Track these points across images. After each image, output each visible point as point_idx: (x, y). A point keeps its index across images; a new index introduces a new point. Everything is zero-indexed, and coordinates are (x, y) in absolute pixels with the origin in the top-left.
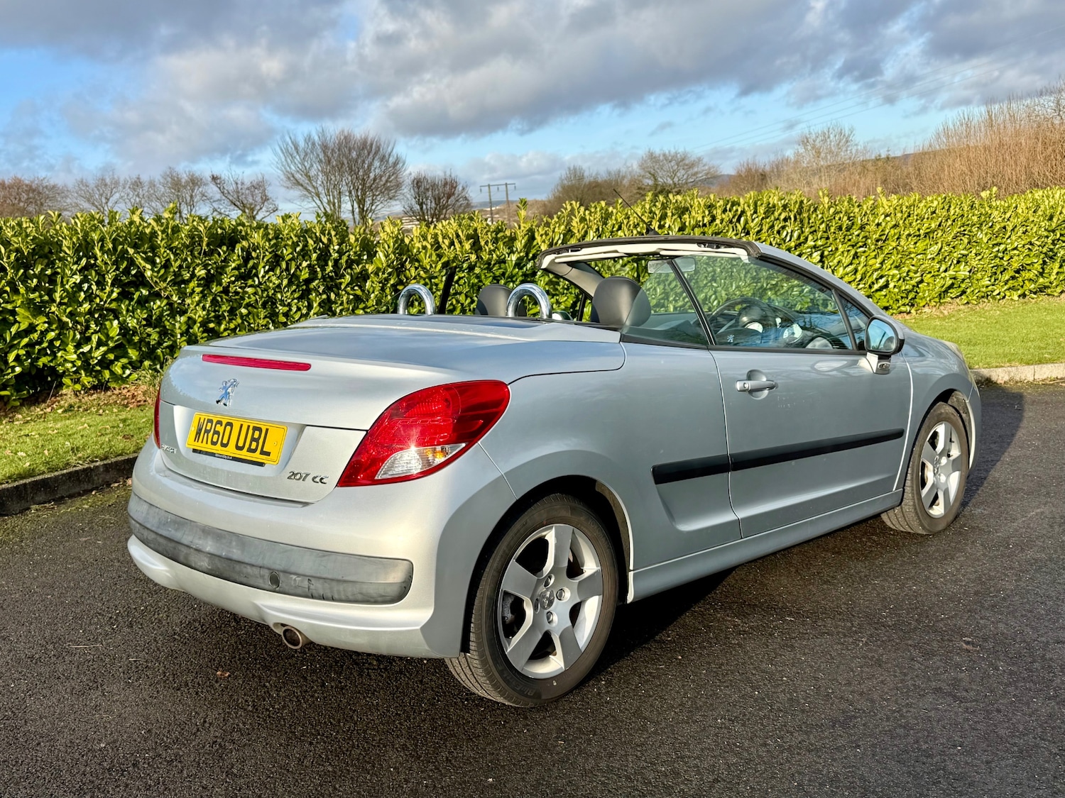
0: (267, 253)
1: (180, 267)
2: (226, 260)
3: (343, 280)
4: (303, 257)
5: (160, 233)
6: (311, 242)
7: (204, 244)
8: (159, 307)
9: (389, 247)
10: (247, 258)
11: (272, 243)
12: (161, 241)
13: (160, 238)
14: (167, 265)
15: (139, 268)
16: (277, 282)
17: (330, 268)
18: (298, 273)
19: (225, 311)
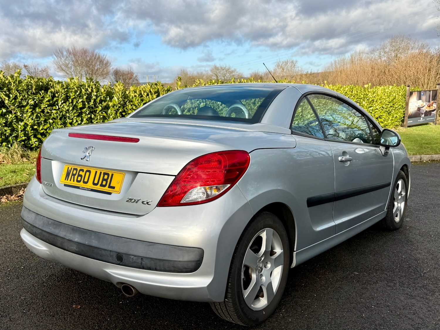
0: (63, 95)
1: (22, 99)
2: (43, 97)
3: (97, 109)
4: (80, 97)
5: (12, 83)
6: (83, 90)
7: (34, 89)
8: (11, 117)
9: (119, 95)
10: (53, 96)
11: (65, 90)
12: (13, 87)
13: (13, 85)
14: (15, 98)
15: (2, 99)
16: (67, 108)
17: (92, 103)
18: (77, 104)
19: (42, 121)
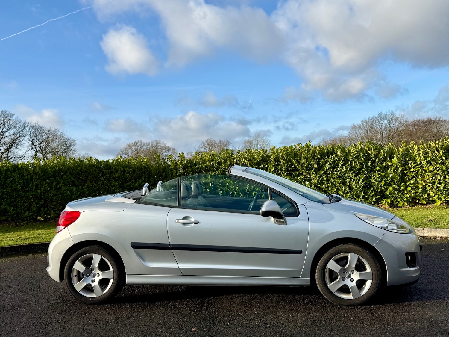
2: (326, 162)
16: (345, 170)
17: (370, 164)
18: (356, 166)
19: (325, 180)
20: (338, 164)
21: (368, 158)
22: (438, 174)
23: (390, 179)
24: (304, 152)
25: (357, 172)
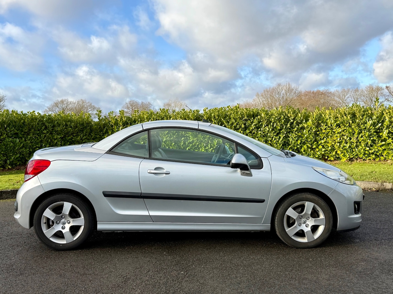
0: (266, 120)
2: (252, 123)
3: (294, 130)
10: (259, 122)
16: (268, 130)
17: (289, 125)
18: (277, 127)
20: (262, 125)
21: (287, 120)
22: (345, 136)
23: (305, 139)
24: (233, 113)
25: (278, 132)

------

● **EXERCISE DETAILS**
Copy out the lines above in full and unaltered, apart from the pictures.

● **YOUR RESPONSE**
Track these points across images. After each image, output each visible point as point_idx: (x, y). A point keeps its index across images; a new index introduces a new point. Everything is zero-indexed, and coordinates are (x, y) in absolute pixels with the origin in the top-left.
0: (267, 253)
1: (180, 267)
2: (226, 260)
3: (343, 280)
4: (303, 257)
5: (160, 233)
6: (311, 242)
7: (204, 244)
8: (159, 307)
9: (389, 247)
10: (247, 258)
11: (272, 243)
12: (161, 241)
13: (160, 238)
14: (167, 265)
15: (139, 268)
16: (277, 282)
17: (330, 268)
18: (298, 273)
19: (225, 311)
0: (63, 95)
1: (22, 99)
2: (43, 97)
3: (97, 109)
4: (80, 97)
5: (12, 83)
6: (83, 90)
7: (34, 89)
8: (11, 117)
9: (119, 95)
10: (53, 96)
11: (65, 90)
12: (13, 87)
13: (13, 85)
14: (15, 98)
15: (2, 99)
16: (67, 108)
17: (92, 103)
18: (77, 104)
19: (42, 121)
2: (326, 162)
16: (345, 170)
17: (370, 164)
18: (356, 166)
19: (325, 180)
20: (338, 164)
21: (368, 158)
22: (438, 174)
23: (390, 179)
24: (304, 152)
25: (357, 172)
0: (266, 120)
2: (252, 123)
3: (294, 130)
10: (259, 122)
16: (268, 130)
17: (289, 125)
18: (277, 127)
20: (262, 125)
21: (287, 120)
22: (345, 136)
23: (305, 139)
24: (233, 113)
25: (278, 132)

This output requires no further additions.